Laundry service giant CSC ServiceWorks recently disclosed that tens of thousands of personal details were stolen from its systems following a cyberattack it disclosed in 2023.
The New York-based laundry giant provides more than a million Internet-connected washing machines to residential buildings, hotels, and college campuses across North America and Europe. CSC also employs more than 3,200 team members, according to its website.
In a data breach report filed late Friday, CSC confirmed that at least 35,340 people were affected by the breach, including more than 100 in Maine.
The data breach is the latest security issue to plague CSC in the past year, with multiple security researchers revealing a simple but critical vulnerability in the company’s laundry platform that could have cost the company revenue.
In its data breach notice, CSC said the intruders entered its systems on September 23, 2023, and had access to its network for five months until the company discovered the intruders on February 4, 2024. It is unclear why it took the company months to detect the breach; CSC said it took until June to determine what data had been stolen.
Stolen data includes names; dates of birth; contact information; government-issued identification, such as Social Security numbers and driver’s license numbers; financial information, such as bank account numbers; and health insurance information, including some limited medical information.
Given that the types of data involved are typically business records or workplace benefits information that companies maintain about their employees, this data breach likely affected current and former CSC employees, as customers typically do not request this information.
CSC did not clarify which side it was on.
CSC spokesman Stephen Gilbert declined to answer specific questions from TechCrunch about the incident, including whether it affected employees, customers or both. The company did not elaborate on the nature of the cyberattack or whether the company received any communications from threat actors, such as ransom demands.
CSC made headlines earlier this year after ignoring a simple bug discovered by two student security researchers that allowed anyone to run a free wash cycle. The company was late in patching the vulnerability and apologizing to the researchers, who had been trying to alert the company to the flaw for weeks.
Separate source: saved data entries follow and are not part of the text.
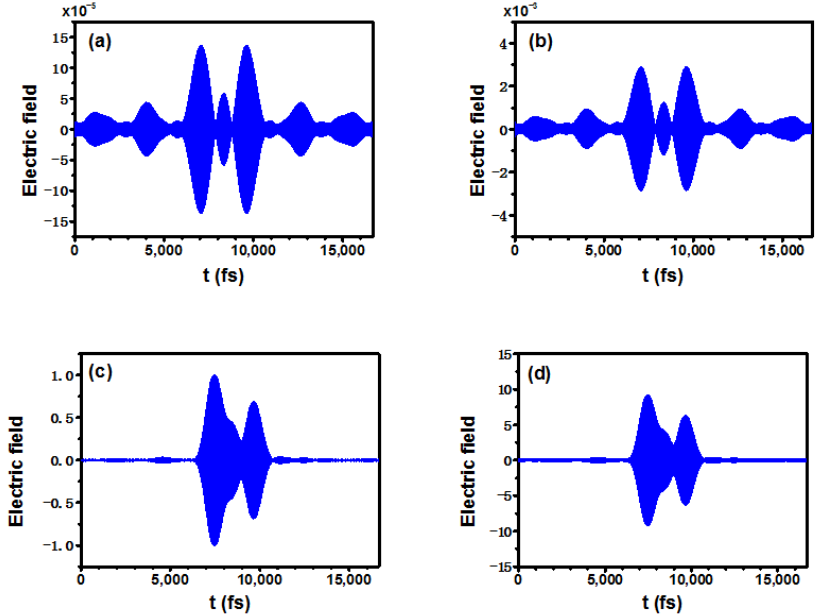
Figure A8. Real part of the electric field of ( a , b ) the Stokes, and ( c , d ) anti-Stokes pulse when the step position of the Stokes light scans to 12,187 cm − 1 . ( a ) The input and ( b ) output of the Stokes pulse at the probe point of the disk-ring structure. The anti-Stokes pulse ( c ) in air and ( d ) at the probe point in the disk-ring structure.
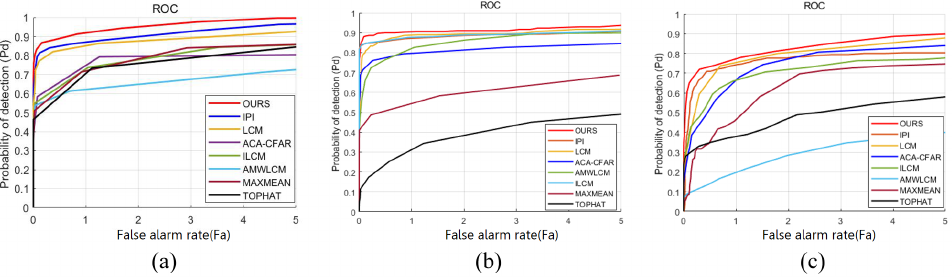
Figure 9. The ROC curves of eight algorithms for the three real image sequences. ( a ) Real Seq. 1, ( b ) Real Seq. 2, ( c ) Real Seq.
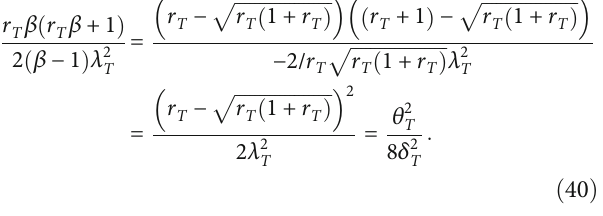
ffiffiffiffiffiffiffiffiffiffiffiffiffiffiffiffiffiffiffiffi r 1 + r T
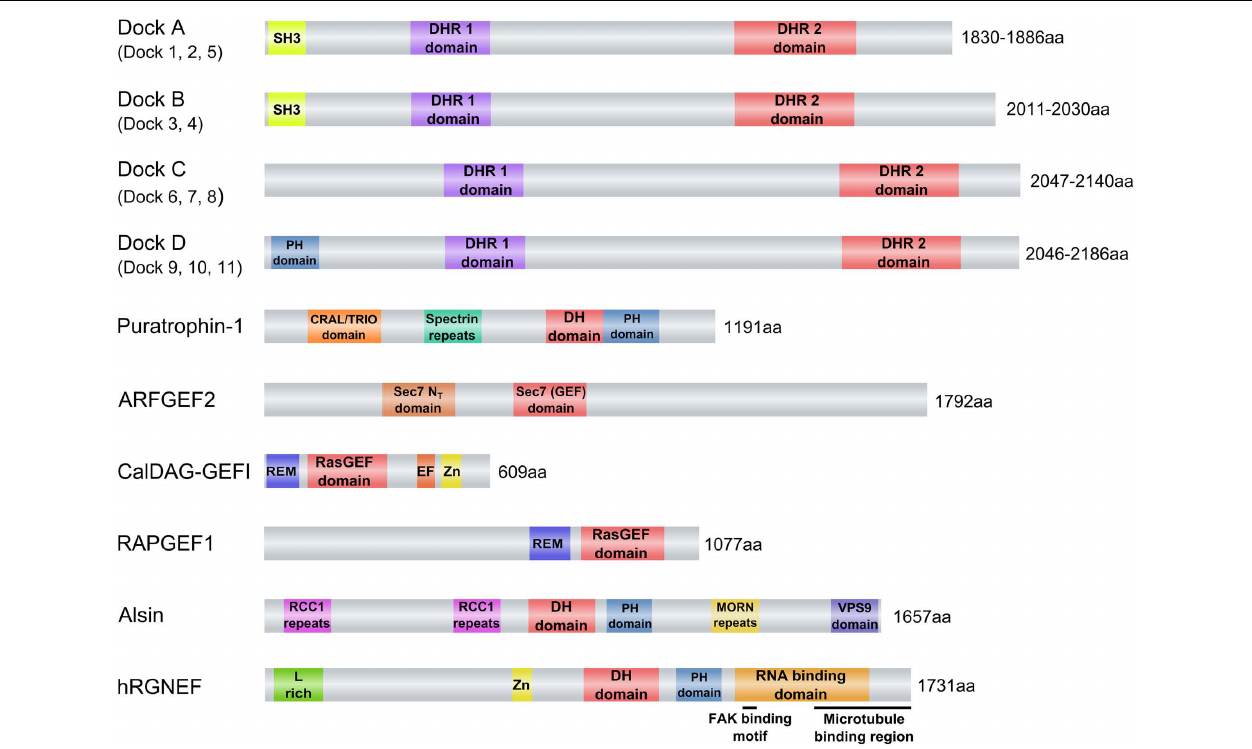
FIGURE 2 | Guanine nucleotide exchange factors (GEFs) associated with neurodegenerative diseases. eIFB2 is not shown because its GEF catalytic activity is given by two subunits (epsilon and gamma) of a pentameric complex that forms the factor. Abbreviations used are: ARFGEF2, ADP-ribosylation factor GEF protein; C2 domain, C2 superfamily of C2 domain first identified in PKC; CalDAG-GEFI, calcium and diacylglycerol-regulated GEFI; CRAL/TRIO domain, SEC14 homology domain; DH domain, Dbl homology domain; DHR1, Dock Homology Region 1, a GEF domain; DHR2, Dock Homology Region 2, a GEF domain; Dock2, Dedicator of cytokinesis 2; Dock3, Dedicator of cytokinesis 3; EF, EF-hand motif (Calcium binding motif); hRGNEF, human Rho guanine nucleotide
Based on these findings, the company established a vulnerability disclosure program so that future security researchers can contact the company directly to confidentially report bugs or vulnerabilities.
Last month, details were released about a new vulnerability discovered in CSC-powered washing machines that could allow anyone to do their laundry for free. In a blog post, Michael Orlitzky said the hardware-level vulnerability shorts two wires inside the CSC-powered washing machines, bypassing the need to insert coins to operate the machines. Orlitzky will present his findings at the Def Con security conference in Las Vegas on Saturday.